Bugüne kadar apolitik, tembel, hazıra konan, muhalefet eden ve bolca sorgulayan olarak algılanan bu kuşağı aslında dışarıdan bakıldığında tüm hayatları teknoloji olan, bilgisayarları herkesin doğuştan sahip olduğu bir hak sanan bir topluluk olarak görmek gayet doğaldı. İnsan Kaynakları Danışmanı Erim Hısım, “Bu kuşağı sonuçlarla tatmin etmek mümkün değil. Onlara, ‘böyle olması gerekiyor’, ‘kural böyle’, ‘hep böyle yapıyoruz’ gibi bahaneler söylemenizin asla sonuca bir katkısı yok. Onları sonuca giden sebeplerle ikna ederek yanınıza alabilirsiniz. Olayları mutlaka açıklamalı ve mantık çerçevesinde yol almalısınız.

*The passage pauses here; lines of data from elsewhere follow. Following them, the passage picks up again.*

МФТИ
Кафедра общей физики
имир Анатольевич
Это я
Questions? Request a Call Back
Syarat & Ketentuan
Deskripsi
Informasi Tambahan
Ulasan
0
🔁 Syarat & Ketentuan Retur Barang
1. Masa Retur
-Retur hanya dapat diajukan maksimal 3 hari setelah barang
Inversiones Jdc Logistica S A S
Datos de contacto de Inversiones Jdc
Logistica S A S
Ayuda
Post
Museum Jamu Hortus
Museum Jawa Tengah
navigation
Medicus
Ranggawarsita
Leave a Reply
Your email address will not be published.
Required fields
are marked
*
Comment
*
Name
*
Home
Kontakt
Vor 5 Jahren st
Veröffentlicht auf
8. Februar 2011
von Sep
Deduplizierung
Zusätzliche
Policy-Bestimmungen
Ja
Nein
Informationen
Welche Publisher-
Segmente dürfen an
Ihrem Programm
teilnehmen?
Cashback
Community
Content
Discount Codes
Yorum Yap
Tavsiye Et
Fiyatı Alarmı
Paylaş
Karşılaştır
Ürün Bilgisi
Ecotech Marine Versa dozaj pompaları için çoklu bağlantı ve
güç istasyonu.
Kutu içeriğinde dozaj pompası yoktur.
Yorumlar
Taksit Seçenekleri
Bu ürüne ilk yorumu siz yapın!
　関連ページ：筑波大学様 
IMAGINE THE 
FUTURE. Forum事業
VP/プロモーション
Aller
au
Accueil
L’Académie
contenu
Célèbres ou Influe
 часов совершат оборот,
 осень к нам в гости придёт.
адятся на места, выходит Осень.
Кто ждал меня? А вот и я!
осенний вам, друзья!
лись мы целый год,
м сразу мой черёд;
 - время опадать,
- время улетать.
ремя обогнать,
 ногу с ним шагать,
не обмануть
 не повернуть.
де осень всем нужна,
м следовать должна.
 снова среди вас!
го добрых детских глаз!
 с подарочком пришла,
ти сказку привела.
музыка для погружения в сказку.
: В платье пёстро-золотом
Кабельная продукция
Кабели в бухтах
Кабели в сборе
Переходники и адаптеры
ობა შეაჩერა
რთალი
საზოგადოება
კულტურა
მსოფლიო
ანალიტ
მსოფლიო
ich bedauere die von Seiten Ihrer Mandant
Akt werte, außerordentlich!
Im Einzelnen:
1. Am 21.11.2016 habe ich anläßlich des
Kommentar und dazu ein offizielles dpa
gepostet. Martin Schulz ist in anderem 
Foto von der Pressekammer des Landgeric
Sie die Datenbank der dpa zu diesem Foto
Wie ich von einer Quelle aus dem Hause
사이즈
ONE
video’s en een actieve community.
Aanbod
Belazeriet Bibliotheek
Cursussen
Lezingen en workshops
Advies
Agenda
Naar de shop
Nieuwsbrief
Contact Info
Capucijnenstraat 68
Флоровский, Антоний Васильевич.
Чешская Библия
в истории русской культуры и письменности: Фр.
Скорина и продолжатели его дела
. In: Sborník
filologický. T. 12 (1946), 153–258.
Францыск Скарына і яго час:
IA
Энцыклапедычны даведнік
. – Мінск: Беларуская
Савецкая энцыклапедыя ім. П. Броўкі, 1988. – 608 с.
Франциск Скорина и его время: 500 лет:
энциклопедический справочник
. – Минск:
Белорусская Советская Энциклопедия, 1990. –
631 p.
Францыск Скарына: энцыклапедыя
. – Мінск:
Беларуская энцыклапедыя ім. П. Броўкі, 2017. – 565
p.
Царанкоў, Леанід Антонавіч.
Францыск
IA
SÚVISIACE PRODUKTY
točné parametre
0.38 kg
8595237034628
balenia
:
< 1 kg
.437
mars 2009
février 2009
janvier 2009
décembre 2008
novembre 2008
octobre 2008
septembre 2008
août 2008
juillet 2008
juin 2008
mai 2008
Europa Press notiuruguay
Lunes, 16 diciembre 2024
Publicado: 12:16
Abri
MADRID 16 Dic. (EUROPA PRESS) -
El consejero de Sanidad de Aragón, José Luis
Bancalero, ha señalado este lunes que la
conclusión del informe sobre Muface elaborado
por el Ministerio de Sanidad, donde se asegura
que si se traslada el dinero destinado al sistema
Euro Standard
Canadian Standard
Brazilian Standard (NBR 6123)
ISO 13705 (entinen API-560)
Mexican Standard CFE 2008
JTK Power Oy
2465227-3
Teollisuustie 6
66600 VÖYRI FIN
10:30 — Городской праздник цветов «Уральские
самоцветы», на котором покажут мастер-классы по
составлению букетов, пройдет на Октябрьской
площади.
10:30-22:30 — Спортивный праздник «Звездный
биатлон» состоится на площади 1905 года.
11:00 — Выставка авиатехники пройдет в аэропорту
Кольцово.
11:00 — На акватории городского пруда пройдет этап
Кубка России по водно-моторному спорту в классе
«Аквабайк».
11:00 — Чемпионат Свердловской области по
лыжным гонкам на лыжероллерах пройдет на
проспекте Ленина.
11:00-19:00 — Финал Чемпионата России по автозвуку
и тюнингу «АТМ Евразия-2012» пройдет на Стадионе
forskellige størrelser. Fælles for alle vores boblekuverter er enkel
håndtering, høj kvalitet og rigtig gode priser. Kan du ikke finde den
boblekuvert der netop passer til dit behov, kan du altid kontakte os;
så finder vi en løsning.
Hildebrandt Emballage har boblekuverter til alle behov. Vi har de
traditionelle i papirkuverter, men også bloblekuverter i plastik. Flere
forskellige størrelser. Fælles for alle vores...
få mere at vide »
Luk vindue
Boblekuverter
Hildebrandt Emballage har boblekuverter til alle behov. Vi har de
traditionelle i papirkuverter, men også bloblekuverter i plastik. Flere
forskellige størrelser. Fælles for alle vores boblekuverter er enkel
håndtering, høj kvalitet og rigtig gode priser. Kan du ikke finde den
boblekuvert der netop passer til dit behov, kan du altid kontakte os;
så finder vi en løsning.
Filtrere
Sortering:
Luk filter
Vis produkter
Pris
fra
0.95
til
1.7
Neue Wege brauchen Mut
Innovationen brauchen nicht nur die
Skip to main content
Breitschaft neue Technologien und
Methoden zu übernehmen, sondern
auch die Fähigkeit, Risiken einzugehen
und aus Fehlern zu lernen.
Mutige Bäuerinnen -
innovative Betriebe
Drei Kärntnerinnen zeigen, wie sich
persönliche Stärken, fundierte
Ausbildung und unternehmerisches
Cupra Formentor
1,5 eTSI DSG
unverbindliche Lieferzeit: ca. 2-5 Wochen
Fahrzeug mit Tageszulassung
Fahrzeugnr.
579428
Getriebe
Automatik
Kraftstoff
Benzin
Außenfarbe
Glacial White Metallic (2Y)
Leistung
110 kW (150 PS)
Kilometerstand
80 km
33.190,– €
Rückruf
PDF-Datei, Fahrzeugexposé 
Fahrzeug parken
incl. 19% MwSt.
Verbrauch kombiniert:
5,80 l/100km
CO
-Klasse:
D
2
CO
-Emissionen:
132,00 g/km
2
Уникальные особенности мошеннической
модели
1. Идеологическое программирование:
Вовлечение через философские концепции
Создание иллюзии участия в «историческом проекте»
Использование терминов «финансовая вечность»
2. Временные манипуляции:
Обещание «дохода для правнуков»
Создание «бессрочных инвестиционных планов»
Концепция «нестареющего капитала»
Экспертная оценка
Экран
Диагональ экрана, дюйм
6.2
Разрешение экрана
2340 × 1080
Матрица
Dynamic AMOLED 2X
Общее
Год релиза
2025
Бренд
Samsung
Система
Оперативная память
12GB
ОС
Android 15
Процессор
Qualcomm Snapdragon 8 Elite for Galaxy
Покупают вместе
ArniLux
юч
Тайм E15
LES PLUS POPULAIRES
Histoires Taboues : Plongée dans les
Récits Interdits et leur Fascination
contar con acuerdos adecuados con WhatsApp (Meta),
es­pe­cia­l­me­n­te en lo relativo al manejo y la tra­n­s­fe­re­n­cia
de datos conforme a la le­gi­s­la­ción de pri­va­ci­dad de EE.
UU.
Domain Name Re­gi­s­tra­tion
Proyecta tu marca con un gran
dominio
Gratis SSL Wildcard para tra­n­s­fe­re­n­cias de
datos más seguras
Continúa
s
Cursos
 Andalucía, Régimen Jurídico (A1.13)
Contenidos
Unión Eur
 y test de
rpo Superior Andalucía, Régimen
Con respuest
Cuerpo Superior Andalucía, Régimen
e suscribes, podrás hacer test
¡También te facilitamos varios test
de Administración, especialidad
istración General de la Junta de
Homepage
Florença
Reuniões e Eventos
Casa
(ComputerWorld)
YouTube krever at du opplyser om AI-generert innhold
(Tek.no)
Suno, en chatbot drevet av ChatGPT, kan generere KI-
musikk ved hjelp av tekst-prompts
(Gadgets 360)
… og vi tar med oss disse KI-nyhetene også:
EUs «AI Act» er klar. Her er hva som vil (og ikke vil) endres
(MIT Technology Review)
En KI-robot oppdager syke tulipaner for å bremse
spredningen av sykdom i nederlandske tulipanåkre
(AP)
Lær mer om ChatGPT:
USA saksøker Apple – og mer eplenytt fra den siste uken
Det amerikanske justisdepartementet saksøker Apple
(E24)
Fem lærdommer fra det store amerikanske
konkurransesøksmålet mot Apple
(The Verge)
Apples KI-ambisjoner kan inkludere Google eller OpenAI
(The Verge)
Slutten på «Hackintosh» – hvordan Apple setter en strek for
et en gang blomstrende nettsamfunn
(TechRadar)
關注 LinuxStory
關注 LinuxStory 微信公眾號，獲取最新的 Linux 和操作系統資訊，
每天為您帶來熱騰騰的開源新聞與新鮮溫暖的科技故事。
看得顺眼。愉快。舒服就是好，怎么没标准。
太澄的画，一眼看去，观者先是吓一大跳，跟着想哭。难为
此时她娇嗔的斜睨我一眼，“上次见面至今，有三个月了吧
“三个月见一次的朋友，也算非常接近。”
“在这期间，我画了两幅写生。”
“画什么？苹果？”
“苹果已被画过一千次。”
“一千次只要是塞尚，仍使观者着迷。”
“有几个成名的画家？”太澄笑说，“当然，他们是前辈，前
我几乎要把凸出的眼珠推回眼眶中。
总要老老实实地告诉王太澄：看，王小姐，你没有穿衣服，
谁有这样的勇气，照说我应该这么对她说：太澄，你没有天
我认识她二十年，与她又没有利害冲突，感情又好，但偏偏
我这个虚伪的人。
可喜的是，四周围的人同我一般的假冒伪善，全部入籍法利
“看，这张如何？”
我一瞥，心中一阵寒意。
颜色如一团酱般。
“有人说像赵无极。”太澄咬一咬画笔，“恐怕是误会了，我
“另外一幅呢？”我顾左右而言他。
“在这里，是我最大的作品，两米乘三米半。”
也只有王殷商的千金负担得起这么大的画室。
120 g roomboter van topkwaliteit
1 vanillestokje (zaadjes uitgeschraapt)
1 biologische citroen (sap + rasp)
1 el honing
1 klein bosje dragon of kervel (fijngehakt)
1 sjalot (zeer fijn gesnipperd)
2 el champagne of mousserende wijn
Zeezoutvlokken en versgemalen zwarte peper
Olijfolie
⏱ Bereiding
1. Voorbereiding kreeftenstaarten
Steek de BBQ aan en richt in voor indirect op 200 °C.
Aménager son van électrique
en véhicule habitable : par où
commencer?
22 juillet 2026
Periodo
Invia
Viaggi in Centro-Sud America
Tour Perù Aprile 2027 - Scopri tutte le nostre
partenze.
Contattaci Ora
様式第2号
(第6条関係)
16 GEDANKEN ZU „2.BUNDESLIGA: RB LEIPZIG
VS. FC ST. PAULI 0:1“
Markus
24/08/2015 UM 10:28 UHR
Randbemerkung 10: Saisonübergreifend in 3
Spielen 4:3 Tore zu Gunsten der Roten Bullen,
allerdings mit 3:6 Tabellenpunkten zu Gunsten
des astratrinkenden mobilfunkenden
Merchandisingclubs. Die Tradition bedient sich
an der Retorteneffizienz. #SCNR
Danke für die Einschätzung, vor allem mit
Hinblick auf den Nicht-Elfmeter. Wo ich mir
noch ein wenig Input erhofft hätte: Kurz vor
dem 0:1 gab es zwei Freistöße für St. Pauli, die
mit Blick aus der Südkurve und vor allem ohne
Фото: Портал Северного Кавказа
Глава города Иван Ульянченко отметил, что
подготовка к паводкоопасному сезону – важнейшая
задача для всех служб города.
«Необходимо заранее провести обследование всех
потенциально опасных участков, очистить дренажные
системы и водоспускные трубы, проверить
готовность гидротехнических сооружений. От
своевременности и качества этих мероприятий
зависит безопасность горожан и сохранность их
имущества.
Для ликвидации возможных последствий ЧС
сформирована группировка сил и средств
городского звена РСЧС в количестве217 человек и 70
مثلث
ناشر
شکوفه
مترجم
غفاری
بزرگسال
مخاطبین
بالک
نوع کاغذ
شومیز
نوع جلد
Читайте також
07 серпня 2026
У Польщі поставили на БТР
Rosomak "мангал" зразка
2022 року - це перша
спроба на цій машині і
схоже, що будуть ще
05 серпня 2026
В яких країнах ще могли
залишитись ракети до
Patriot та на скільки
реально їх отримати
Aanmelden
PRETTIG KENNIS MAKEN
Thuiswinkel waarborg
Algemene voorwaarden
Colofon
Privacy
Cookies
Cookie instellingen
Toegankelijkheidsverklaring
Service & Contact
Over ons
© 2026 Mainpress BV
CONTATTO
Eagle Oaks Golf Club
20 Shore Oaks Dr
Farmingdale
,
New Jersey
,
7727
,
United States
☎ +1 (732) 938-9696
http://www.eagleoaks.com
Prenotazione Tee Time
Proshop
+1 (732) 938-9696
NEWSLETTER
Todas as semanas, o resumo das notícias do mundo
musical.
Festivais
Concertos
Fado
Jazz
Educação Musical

Aslında son günlerde yaşananlar, bu kuşak konusunda sahip olunan algıyı ve yargıyı derinden sarstı. Sorumluluk sahibi olmadıkları düşünülen, iletişimleri telefonla ve bilgisayarla sınırlı sanılan Y kuşağının gerektiğinde çok güzel iletişim kurduğu, müthiş bir biçimde organize olabildiği de anlaşıldı. Onları yetiştiren X kuşağı, özellikle 80 öncesi deneyimleri ile Y’leri apolitik olarak yönlendirdiler. Bu eksik altyapıya rağmen, deneyimleri olmasa da sezgileriyle birdenbire yeni rollerine uyum sağladılar. Tek eksikleri olan deneyimi de hızla ediniyorlar. Ayrıca çok çabuk öğreniyorlar” diyor.
Y kuşağı ve kariyer
Bu kuşak üst, ast ve hiyerarşiden çok hoşlanmıyor. Onlar için saygıdan çok samimiyet, arkadaşlık ve dostluk ön planda. Yönetim baskısı ve korkusu yerine kalplerinin kazanılması ve adanmaları sağlanmalı. Kariyere çok önem veriyorlar ve çabuk yükselmek istiyorlar. Bu çağın gereği olarak zaman kaybetmekten hiç hoşlanmıyorlar. Çok cesur ve ataklar.
İlişkileri daha açık!
Bu kuşağın yaşadığı ilişkilerde kendine güven ön planda yer alıyor. Açık iletişimi daha fazla tercih ediyorlar. Karşısındaki kişinin farklılıklarını görebiliyor ve bu farklılıklar zorlayıcı olduğunda değişiklik istiyorlar. Güven ve esneklik yanında ilişkide kendini rahatsız eden durumları daha net ifade ediyorlar. İlişkileri istedikleri gibi gitmezse o ilişkiyi bitirebiliyorlar. İlişkilerinin bitme nedeni aldatma, şiddet gibi olaylar değil genelde farklılıklar, beklentilerin uyuşmaması oluyor.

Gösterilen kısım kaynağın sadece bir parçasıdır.